Ich scheute diese Lüge nicht. Ich, der Tané der schönen Olympia!

Während sie neugierig einige religiöse Kompositionen der italienischen Primitiven prüfte, begann ich eilig, ohne daß sie es sah, ihr Porträt zu skizzieren.

Sie merkte es plötzlich, rief schmollend – Aïta! (Nein) und lief davon.

Eine Stunde später war sie in einem schönen Kleid, die Tiaré hinterm Ohr, wieder da. – Geschah es aus Koketterie? aus Freude, nach der Weigerung freiwillig nachzugeben? Oder war es einfach das Lockende der verbotenen Frucht, die man sich selber verwehrt? Oder noch einfacher vielleicht bloße Laune, ohne jeden andern Beweggrund, wie die Maories sie gewohnt sind?

Ohne Zögern machte ich mich an die Arbeit, ohne Zögern und fieberhaft. Ich war mir bewußt, daß von meiner Leistung als Maler die physische und moralische Ergebenheit des Modells, eine rasche, stillschweigende, unweigerliche Einwilligung abhing.

Nach unsern Regeln der Ästhetik war sie wenig schön.

Aber sie war schön.

Ihre Züge waren von einer raffaelischen Harmonie, und den Mund hatte ein Bildhauer modelliert, der es versteht, in eine einzige bewegliche Linie alle Freude und alles Leid zu legen.

Ich arbeitete hastig und leidenschaftlich, denn ich wußte wohl, daß auf die Zustimmung noch nicht zu rechnen war.

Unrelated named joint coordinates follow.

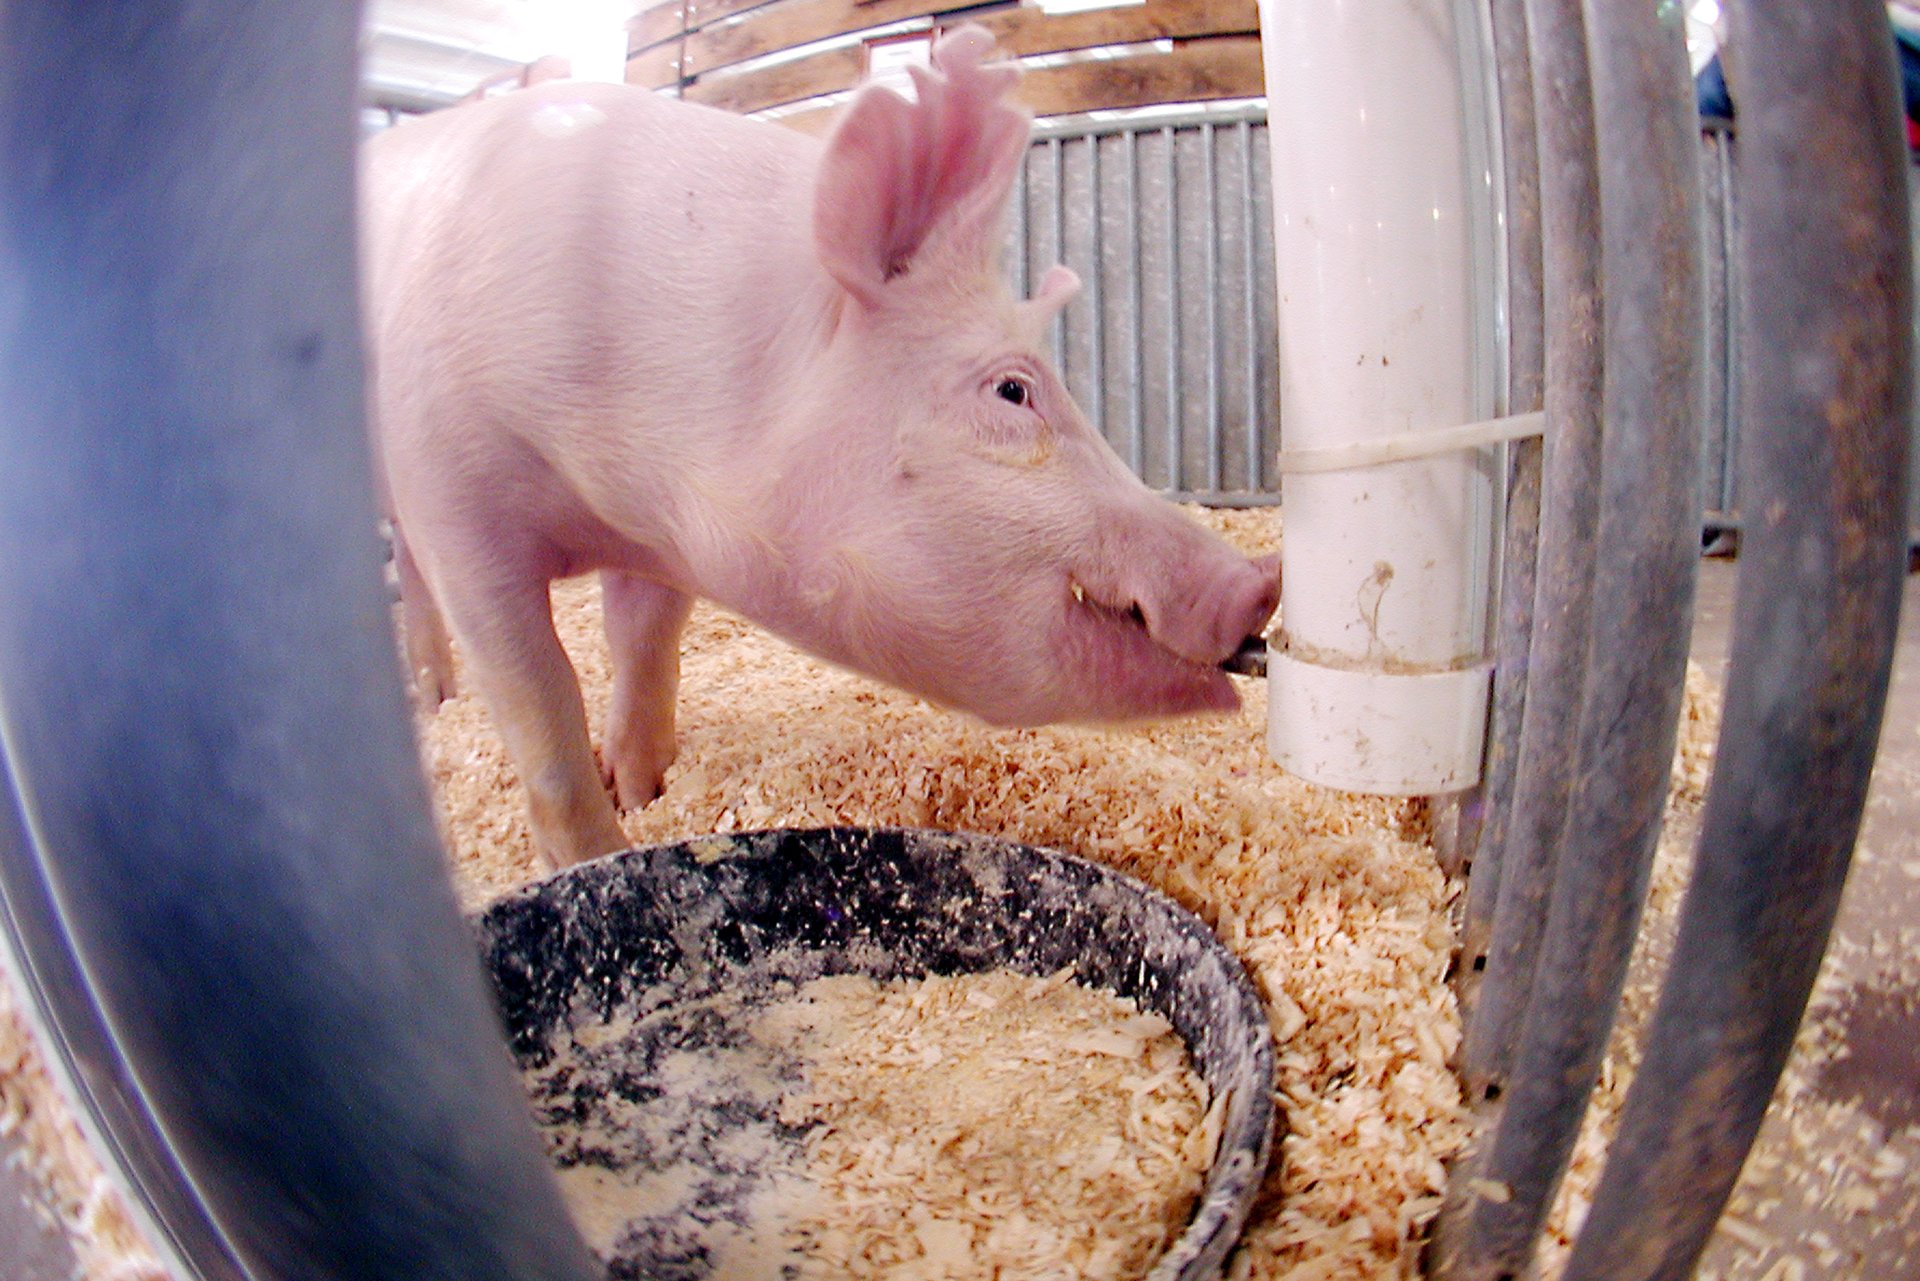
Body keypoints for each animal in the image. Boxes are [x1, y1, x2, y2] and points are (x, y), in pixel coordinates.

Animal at [366, 27, 1282, 871]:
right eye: (1013, 392)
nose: (1260, 581)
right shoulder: (456, 503)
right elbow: (541, 693)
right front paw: (599, 854)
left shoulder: (657, 539)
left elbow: (644, 645)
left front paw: (643, 786)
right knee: (409, 570)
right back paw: (434, 696)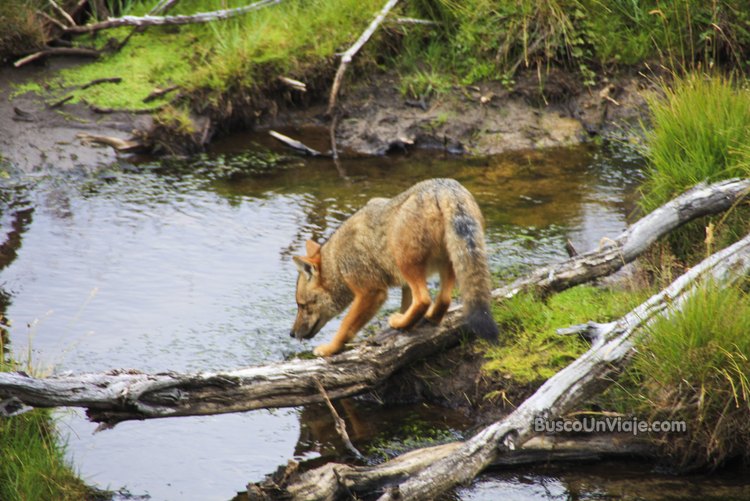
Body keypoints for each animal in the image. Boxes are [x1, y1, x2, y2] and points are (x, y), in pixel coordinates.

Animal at [292, 177, 500, 356]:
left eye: (302, 305)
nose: (291, 334)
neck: (336, 261)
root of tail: (445, 188)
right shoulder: (402, 284)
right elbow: (406, 304)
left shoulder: (371, 292)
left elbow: (346, 327)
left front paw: (330, 349)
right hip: (447, 265)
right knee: (443, 300)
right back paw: (424, 320)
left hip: (406, 263)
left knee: (423, 300)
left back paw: (400, 324)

Ich zitterte davor, in diesen großen Augen Furcht zu lesen und Verlangen nach dem Unbekannten, die Melancholie bitterer Erfahrung, die jeder Lust zugrunde liegt, wie das unfreiwillige, souveräne Gefühl der Selbstbeherrschung. Solche Geschöpfe scheinen uns zu unterliegen, wenn sie sich uns geben, und unterliegen doch nur ihrem eigenen Willen. Sie beherrscht eine Kraft, die etwas Übermenschliches hat – oder vielleicht etwas göttlich Animalisches.